§ Description of the task: Wherever the string "chair" turns up in the data, copy the whole line.

§ Input material:
------
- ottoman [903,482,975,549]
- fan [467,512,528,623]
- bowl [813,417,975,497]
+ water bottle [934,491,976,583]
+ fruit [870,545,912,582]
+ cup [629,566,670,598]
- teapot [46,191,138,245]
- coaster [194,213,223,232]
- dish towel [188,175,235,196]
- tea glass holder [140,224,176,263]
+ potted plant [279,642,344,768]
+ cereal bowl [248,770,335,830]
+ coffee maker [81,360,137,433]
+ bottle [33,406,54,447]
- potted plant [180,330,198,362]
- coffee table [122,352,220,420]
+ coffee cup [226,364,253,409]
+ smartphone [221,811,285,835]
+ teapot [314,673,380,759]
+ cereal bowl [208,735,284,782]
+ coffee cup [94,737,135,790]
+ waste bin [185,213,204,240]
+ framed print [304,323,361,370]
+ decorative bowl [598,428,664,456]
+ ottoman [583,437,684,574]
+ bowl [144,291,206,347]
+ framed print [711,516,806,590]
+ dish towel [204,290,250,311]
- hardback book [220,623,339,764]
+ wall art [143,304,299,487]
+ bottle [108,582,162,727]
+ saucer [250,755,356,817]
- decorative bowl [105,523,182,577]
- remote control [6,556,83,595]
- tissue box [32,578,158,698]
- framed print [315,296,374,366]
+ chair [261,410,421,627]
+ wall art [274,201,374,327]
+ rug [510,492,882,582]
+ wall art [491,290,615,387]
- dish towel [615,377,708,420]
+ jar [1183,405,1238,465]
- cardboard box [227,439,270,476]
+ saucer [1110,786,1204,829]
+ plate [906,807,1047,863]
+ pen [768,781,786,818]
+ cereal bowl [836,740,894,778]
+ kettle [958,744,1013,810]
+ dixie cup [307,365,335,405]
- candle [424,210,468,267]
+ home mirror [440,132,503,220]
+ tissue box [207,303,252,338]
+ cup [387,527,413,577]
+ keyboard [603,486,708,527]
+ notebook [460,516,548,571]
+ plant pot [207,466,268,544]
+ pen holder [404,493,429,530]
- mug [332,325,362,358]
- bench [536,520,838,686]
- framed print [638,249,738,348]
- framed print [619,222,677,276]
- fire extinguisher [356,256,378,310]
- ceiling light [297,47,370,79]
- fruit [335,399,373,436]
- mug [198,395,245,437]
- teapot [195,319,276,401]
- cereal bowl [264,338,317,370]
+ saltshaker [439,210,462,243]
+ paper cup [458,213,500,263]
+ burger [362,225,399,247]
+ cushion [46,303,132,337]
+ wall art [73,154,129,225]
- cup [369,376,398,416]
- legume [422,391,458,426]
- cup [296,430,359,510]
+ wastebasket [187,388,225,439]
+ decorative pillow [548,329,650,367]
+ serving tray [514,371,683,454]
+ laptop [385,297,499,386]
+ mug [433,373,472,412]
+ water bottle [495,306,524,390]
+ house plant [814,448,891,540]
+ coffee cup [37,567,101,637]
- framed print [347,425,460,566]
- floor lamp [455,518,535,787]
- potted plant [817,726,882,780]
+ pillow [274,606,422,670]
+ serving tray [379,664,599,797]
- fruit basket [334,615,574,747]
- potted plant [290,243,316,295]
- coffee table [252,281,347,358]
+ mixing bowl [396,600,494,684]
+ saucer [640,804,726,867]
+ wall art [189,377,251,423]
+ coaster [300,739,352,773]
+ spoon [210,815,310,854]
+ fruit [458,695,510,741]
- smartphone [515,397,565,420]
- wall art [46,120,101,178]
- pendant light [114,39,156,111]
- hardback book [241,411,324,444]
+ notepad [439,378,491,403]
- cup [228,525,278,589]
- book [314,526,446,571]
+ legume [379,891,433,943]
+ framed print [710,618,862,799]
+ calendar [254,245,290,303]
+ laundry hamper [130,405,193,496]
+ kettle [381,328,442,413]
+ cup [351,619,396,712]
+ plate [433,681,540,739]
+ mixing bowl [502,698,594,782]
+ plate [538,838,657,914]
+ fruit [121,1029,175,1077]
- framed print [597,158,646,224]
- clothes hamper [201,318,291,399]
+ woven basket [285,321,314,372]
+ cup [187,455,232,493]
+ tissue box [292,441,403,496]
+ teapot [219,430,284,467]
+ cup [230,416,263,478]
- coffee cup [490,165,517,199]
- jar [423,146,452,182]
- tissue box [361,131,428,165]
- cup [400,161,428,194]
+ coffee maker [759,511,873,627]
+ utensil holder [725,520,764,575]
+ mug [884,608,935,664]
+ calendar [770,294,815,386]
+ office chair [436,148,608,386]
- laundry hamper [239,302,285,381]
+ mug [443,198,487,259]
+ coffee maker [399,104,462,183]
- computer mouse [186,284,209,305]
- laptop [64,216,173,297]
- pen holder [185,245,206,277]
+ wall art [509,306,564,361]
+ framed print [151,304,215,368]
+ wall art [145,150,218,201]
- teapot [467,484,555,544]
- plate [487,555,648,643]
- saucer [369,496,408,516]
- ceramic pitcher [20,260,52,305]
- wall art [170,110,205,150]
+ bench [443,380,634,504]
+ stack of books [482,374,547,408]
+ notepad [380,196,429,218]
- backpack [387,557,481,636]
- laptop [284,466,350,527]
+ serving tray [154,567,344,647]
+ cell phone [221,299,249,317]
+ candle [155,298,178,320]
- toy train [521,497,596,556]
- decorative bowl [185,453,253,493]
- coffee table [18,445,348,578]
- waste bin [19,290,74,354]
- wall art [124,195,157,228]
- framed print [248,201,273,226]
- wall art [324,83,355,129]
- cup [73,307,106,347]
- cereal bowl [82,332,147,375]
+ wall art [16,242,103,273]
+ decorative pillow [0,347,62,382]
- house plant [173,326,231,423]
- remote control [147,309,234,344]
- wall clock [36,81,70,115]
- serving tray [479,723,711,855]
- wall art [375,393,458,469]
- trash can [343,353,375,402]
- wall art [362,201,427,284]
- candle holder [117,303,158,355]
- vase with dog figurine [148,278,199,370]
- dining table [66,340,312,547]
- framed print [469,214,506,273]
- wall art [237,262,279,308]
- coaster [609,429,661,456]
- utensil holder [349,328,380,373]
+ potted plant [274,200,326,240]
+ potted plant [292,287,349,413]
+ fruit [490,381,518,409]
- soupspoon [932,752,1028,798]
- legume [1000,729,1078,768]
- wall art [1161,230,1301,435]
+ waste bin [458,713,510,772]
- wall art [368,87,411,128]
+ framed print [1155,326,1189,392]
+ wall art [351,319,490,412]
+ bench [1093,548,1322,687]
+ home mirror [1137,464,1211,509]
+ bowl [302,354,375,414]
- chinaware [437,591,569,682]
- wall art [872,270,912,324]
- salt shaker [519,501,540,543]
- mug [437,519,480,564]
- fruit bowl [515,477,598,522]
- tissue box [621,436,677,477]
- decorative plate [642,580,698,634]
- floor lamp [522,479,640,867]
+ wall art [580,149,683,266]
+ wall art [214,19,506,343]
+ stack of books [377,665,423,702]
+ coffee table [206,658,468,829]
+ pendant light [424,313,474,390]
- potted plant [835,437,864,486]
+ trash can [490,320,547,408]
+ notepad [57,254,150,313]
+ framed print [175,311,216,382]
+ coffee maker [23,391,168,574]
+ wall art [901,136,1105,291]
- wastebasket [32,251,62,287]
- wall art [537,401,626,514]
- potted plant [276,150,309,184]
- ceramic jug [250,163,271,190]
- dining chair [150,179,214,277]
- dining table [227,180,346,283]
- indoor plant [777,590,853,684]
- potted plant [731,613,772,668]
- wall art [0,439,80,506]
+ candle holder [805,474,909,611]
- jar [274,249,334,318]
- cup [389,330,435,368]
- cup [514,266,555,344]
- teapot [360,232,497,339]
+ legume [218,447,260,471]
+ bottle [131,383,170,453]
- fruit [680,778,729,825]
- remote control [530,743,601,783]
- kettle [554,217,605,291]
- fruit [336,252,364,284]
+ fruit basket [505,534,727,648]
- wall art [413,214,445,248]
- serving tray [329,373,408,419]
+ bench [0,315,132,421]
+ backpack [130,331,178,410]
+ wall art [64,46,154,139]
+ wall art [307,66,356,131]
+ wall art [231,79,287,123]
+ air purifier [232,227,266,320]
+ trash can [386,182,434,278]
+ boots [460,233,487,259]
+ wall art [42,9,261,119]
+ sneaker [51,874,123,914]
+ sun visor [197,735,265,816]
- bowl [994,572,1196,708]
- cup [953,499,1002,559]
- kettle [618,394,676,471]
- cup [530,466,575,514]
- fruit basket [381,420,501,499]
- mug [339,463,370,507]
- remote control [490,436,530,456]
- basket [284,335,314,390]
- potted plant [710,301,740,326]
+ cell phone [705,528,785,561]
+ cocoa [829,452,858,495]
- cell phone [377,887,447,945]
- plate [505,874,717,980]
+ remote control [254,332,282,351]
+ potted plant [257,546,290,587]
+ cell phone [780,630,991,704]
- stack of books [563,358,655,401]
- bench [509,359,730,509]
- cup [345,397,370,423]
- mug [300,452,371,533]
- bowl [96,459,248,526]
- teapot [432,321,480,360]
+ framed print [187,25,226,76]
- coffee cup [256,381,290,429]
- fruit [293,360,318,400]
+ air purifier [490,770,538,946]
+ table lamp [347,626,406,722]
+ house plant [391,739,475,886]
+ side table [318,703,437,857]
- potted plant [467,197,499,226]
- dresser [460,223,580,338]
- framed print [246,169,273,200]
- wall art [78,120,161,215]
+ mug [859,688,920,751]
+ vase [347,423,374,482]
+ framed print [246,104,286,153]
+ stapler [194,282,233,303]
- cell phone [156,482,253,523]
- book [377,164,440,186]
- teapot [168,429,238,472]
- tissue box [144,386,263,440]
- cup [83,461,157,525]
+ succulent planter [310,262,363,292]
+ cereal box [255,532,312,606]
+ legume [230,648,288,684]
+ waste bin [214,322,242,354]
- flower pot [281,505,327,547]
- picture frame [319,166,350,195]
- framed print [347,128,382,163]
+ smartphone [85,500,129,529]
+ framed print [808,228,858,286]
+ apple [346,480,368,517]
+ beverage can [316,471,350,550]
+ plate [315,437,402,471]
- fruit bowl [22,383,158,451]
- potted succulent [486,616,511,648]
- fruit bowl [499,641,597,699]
------
§ Result for this task:
+ chair [261,410,421,627]
+ office chair [436,148,608,386]
- dining chair [150,179,214,277]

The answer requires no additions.